IV. Misinterpreting the Franco-German Position(s)
Based on three sources from France/Germany, R. Berman created a model for a Franco-German approach in which he tried to place the Ra’avyah, Yere’im and Mordekhai, with the Or Zaru’a inexplicably dissenting. The three scholars who define the Franco-German school are of the view, according to R. Berman, that it is “not inherently wrong to hear a woman’s voice, but one might not, while hearing it, be engaged in a religious activity which required his whole-hearted attention” (p. 48).
However, this reading of the Franco-German texts is difficult after taking into account the entire passage in Berakhos quoted above and some of the most important French scholars whom R. Berman neglected to quote. R. Berman cited the three Franco-German scholars mentioned above who state that one may not recite keri’as Shema while hearing a woman’s singing voice. He automatically assumed that they read the Gemara in Berakhos as identifying a woman’s thigh, hair and voice as only prohibited while reciting the keri’as Shema. As noted above, this is certainly a difficult interpretation, and definitely not the only or most likely one. It seems much more likely that these sources consider a woman’s thigh, hair and voice to be prohibited ervah that, additionally, interfere with keri’as Shema even if they are of one’s wife. Thus, just like the Gemara states that (1. general) a man may not stare at even the little finger of another woman and (2. specific) may not recite keri’as Shema while looking at an exposed handbreadth of his wife’s flesh, it also states that while a man is normally prohibited from (1. general) looking at the thigh and hair and listening to the singing voice of a woman other than his wife but is also prohibited from (2. specific) reciting keri’as Shema while looking at even his wife’s thigh and hair and listening to her voice. The textual parallel is quite compelling and is probably what the Ra’avyah, Yere’im and Mordekhai intended.
However, another way to read this passage is that the Gemara begins with a statement that a man may not look at a woman’s unexposed handbreadth of flesh.
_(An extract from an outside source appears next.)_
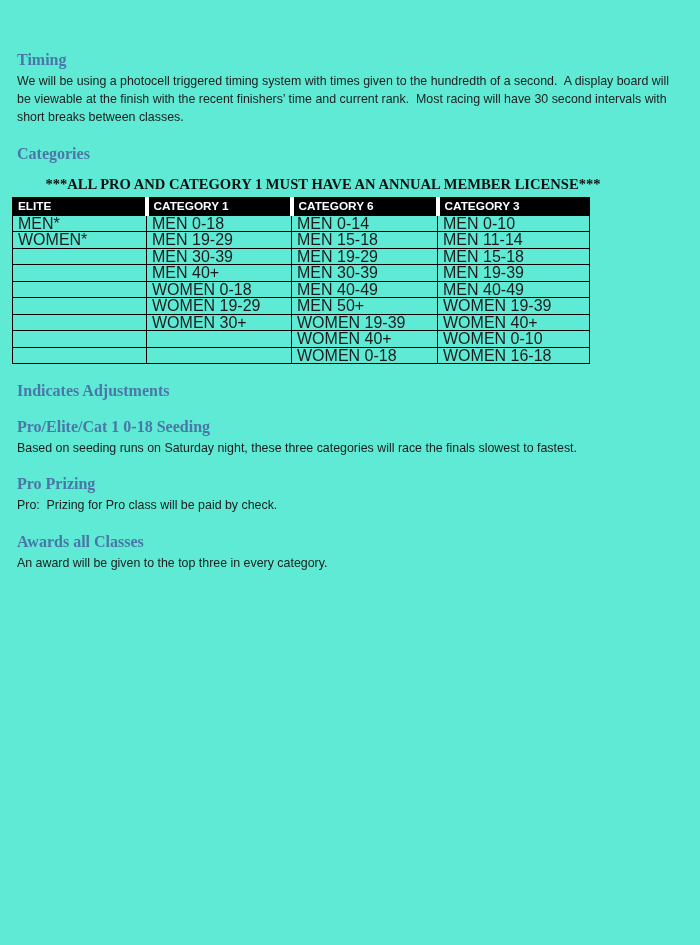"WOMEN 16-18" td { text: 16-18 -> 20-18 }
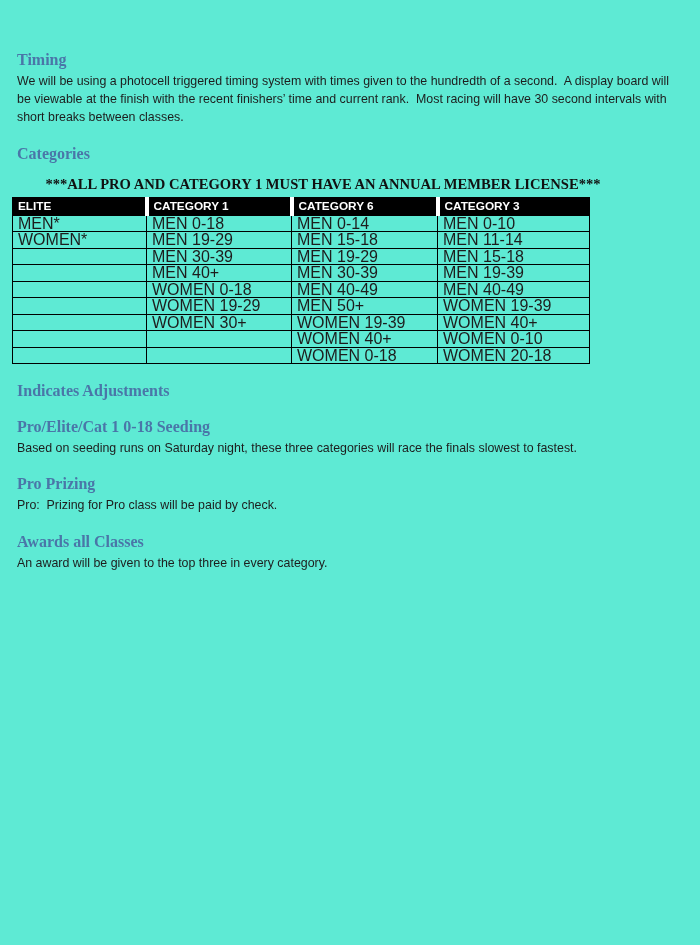"NW Cup reserves the right" p.body-text { html: none -> <p>NW Cup reserves the right to combine categories if there are not sufficient entrants to fill a podium (at least 3 in a category).&nbsp; If this happens, the racers will receive series points based on their original category.</p> }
Due to difficulties, it then modifies that statement to refer to one’s wife and keri’as Shema. The passage then returns to the original discussion and states that a man may not look at a woman’s thigh and hair or listen to her singing voice. Thus, neither hair nor voice have anything to do with reciting keri’as Shema. There are a number of important French rishonim who list the impediments to reciting keri’as Shema and do not list hair or voice. The implication is that they read the passage as just explained – thigh, hair and voice are prohibited in a general situation and not just for keri’as Shema. This is a critical point. How would R. Berman explain these rishonim omitting hair and voice from the impediments to keri’as Shema? Since he rejects the contention that voice is generally prohibited, he would have to say that these rishonim reject the entire passage in Berakhos. Certainly we prefer to reconcile rishonim with the talmudic text over rejecting the passage, particularly when the reconciliatory reading of is more compelling.
What is really difficult to R. Berman’s thesis is that the French rishonim who seem to read the passage in Berakhos as referring to a general prohibition and not merely to keri’as Shema are among the most important in the Franco-German tradition. Rabbenu Ya’akov Tam, the dean of the Tosafist school, is among them, as is R. Yitzhak (Ri) Ha-Zaken, the force behind the Tosafos writings. Also among them is R. Moshe of Coucy – the Semag – who was among the last of the Tosafists. So, too, the Tosafos of R. Yehudah he-Hassid.
What we end up seeing in the Franco-German school, at least before a more thorough historical analysis is performed, is two schools of thought:
1. A man is forbidden to listen to kol ishah but it has no special status in regard to keri’as Shema
2. Not only is a man forbidden to listen to kol ishah, but he cannot recite keri’as Shema while listening to even his wife sing.